> [WORK TO COMPLETE] Output every entry below exactly as it is written.

Collected data:
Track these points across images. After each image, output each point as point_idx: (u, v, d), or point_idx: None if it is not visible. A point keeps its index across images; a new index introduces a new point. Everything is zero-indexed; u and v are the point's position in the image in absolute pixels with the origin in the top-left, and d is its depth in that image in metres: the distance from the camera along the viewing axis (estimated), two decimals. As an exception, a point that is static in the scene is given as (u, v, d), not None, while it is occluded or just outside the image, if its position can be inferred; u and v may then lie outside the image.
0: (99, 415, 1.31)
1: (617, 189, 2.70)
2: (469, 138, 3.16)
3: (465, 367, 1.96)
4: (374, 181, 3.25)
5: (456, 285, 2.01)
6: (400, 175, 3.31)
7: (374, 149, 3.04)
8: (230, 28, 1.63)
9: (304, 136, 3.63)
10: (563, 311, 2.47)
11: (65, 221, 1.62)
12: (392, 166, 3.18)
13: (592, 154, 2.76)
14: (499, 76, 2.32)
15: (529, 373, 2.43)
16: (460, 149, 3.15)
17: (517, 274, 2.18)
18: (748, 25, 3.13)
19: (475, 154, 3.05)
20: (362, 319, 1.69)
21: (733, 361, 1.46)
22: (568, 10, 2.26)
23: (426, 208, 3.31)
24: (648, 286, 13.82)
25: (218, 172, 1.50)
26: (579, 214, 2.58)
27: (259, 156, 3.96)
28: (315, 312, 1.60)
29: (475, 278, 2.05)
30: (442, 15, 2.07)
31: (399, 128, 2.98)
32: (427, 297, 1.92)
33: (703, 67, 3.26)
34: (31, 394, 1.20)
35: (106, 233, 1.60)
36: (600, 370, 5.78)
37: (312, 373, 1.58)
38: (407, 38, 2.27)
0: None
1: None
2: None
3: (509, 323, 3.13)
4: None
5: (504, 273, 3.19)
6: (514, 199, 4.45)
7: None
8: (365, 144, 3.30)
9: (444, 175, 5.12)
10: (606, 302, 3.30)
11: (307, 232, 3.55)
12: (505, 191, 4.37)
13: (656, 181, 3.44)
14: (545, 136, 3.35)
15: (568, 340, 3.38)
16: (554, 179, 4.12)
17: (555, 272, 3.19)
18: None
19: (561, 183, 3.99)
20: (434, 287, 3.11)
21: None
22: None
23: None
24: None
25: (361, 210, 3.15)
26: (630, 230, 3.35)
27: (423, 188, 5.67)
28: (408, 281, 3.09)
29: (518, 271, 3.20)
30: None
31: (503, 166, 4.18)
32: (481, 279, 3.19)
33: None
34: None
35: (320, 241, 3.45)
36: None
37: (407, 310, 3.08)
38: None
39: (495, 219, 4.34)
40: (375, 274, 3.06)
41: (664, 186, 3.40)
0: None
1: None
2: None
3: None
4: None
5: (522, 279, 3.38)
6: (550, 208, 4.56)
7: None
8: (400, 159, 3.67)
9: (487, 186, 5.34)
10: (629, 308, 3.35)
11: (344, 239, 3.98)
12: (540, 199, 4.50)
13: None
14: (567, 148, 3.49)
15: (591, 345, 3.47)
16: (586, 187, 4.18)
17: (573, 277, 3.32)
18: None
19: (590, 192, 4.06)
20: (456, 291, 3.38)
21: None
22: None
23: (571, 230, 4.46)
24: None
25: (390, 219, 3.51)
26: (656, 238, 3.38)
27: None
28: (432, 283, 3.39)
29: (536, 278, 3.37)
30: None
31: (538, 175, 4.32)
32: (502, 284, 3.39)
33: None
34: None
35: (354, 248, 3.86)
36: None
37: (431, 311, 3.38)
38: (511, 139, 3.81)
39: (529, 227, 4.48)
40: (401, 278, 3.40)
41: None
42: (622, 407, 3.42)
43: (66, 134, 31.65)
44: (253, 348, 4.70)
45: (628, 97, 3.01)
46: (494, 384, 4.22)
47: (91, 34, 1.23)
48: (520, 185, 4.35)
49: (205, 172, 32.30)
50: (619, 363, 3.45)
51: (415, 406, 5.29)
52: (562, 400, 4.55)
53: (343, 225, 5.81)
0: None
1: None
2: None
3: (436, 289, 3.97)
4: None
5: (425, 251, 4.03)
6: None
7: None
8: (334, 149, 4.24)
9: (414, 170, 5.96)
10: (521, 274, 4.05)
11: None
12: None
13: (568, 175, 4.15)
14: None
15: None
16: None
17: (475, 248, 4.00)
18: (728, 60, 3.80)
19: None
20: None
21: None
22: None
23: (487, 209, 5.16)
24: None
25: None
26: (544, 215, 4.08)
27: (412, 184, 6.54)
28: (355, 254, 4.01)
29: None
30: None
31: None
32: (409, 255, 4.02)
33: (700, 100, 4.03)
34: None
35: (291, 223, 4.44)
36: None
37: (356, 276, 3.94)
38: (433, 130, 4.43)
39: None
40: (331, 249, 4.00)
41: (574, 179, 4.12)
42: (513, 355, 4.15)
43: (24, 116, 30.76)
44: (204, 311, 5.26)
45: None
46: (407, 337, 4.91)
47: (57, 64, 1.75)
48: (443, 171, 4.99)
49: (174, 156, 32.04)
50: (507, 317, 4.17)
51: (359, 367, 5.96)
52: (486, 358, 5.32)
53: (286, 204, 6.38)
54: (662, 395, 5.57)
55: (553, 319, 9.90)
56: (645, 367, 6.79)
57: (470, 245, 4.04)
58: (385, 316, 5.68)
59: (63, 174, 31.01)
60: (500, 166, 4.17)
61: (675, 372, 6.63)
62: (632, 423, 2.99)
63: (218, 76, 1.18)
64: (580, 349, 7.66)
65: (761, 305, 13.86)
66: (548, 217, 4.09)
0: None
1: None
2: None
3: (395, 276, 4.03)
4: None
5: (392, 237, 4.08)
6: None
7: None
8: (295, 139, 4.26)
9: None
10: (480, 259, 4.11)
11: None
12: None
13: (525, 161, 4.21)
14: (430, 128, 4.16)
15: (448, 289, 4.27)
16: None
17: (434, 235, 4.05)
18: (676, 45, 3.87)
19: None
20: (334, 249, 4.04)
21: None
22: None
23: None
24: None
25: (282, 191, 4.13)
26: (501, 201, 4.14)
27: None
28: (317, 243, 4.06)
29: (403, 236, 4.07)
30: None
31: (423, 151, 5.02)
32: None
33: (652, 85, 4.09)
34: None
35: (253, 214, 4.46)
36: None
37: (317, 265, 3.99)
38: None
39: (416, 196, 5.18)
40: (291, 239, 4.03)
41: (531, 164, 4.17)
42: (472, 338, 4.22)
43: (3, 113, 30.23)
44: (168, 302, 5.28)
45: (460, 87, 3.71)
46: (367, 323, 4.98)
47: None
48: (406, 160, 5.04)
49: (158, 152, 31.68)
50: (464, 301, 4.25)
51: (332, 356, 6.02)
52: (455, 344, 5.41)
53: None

> [SOLUTION FOR THIS TASK]
Track these points across images. After each image, output each point as point_idx: (u, v, d), or point_idx: None if it is not visible. A point keeps its index across images; a new index introduces a new point. Everything is zero-indexed; u and v are the point's position in the image in absolute pixels with the origin in the top-left, and d is its depth in that image in metres: the distance from the camera along the viewing axis (estimated), two decimals. As an exception, a point that is static in the scene is given as (u, v, d), not None, while it is occluded or just outside the image, if its position can be inferred; u and v may then lie outside the image.
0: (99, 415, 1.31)
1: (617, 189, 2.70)
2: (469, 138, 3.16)
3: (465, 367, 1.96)
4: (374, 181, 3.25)
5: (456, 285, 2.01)
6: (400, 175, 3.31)
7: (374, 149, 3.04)
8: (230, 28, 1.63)
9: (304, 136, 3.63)
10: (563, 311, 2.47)
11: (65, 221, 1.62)
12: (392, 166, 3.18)
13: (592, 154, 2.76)
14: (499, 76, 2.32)
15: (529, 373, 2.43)
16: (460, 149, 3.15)
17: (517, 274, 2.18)
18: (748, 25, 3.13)
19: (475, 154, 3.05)
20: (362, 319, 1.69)
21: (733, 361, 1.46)
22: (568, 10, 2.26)
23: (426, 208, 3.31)
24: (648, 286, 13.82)
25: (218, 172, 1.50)
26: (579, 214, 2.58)
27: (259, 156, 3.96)
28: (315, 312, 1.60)
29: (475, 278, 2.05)
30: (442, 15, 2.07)
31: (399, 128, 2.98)
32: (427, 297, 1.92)
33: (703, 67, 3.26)
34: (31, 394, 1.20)
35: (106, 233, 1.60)
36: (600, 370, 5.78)
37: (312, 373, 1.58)
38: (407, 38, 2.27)
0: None
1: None
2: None
3: (509, 323, 3.13)
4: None
5: (504, 273, 3.19)
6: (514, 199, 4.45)
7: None
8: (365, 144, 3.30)
9: (444, 175, 5.12)
10: (606, 302, 3.30)
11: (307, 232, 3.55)
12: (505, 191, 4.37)
13: (656, 181, 3.44)
14: (545, 136, 3.35)
15: (568, 340, 3.38)
16: (554, 179, 4.12)
17: (555, 272, 3.19)
18: None
19: (561, 183, 3.99)
20: (434, 287, 3.11)
21: None
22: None
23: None
24: None
25: (361, 210, 3.15)
26: (630, 230, 3.35)
27: (423, 188, 5.67)
28: (408, 281, 3.09)
29: (518, 271, 3.20)
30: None
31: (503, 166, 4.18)
32: (481, 279, 3.19)
33: None
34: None
35: (320, 241, 3.45)
36: None
37: (407, 310, 3.08)
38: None
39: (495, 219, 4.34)
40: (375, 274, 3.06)
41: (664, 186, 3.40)
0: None
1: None
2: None
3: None
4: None
5: (522, 279, 3.38)
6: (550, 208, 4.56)
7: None
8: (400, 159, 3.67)
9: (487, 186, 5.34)
10: (629, 308, 3.35)
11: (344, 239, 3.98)
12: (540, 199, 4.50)
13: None
14: (567, 148, 3.49)
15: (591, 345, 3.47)
16: (586, 187, 4.18)
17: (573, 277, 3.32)
18: None
19: (590, 192, 4.06)
20: (456, 291, 3.38)
21: None
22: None
23: (571, 230, 4.46)
24: None
25: (390, 219, 3.51)
26: (656, 238, 3.38)
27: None
28: (432, 283, 3.39)
29: (536, 278, 3.37)
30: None
31: (538, 175, 4.32)
32: (502, 284, 3.39)
33: None
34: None
35: (354, 248, 3.86)
36: None
37: (431, 311, 3.38)
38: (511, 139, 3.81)
39: (529, 227, 4.48)
40: (401, 278, 3.40)
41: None
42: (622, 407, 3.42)
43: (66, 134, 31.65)
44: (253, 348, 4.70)
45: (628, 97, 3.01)
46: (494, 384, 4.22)
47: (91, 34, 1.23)
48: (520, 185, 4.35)
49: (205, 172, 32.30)
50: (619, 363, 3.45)
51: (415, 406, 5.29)
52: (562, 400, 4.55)
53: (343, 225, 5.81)
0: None
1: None
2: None
3: (436, 289, 3.97)
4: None
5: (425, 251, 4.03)
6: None
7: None
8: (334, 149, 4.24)
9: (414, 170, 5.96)
10: (521, 274, 4.05)
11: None
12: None
13: (568, 175, 4.15)
14: None
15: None
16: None
17: (475, 248, 4.00)
18: (728, 60, 3.80)
19: None
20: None
21: None
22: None
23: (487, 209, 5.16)
24: None
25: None
26: (544, 215, 4.08)
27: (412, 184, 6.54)
28: (355, 254, 4.01)
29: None
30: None
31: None
32: (409, 255, 4.02)
33: (700, 100, 4.03)
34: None
35: (291, 223, 4.44)
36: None
37: (356, 276, 3.94)
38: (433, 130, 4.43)
39: None
40: (331, 249, 4.00)
41: (574, 179, 4.12)
42: (513, 355, 4.15)
43: (24, 116, 30.76)
44: (204, 311, 5.26)
45: None
46: (407, 337, 4.91)
47: (57, 64, 1.75)
48: (443, 171, 4.99)
49: (174, 156, 32.04)
50: (507, 317, 4.17)
51: (359, 367, 5.96)
52: (486, 358, 5.32)
53: (286, 204, 6.38)
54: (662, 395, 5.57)
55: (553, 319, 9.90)
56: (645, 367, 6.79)
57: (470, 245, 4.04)
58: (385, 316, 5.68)
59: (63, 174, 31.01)
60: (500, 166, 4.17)
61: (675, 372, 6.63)
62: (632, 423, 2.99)
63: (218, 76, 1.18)
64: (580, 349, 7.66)
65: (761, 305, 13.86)
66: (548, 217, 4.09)
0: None
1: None
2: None
3: (395, 276, 4.03)
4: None
5: (392, 237, 4.08)
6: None
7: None
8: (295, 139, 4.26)
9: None
10: (480, 259, 4.11)
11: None
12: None
13: (525, 161, 4.21)
14: (430, 128, 4.16)
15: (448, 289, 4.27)
16: None
17: (434, 235, 4.05)
18: (676, 45, 3.87)
19: None
20: (334, 249, 4.04)
21: None
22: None
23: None
24: None
25: (282, 191, 4.13)
26: (501, 201, 4.14)
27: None
28: (317, 243, 4.06)
29: (403, 236, 4.07)
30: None
31: (423, 151, 5.02)
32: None
33: (652, 85, 4.09)
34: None
35: (253, 214, 4.46)
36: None
37: (317, 265, 3.99)
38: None
39: (416, 196, 5.18)
40: (291, 239, 4.03)
41: (531, 164, 4.17)
42: (472, 338, 4.22)
43: (3, 113, 30.23)
44: (168, 302, 5.28)
45: (460, 87, 3.71)
46: (367, 323, 4.98)
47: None
48: (406, 160, 5.04)
49: (158, 152, 31.68)
50: (464, 301, 4.25)
51: (332, 356, 6.02)
52: (455, 344, 5.41)
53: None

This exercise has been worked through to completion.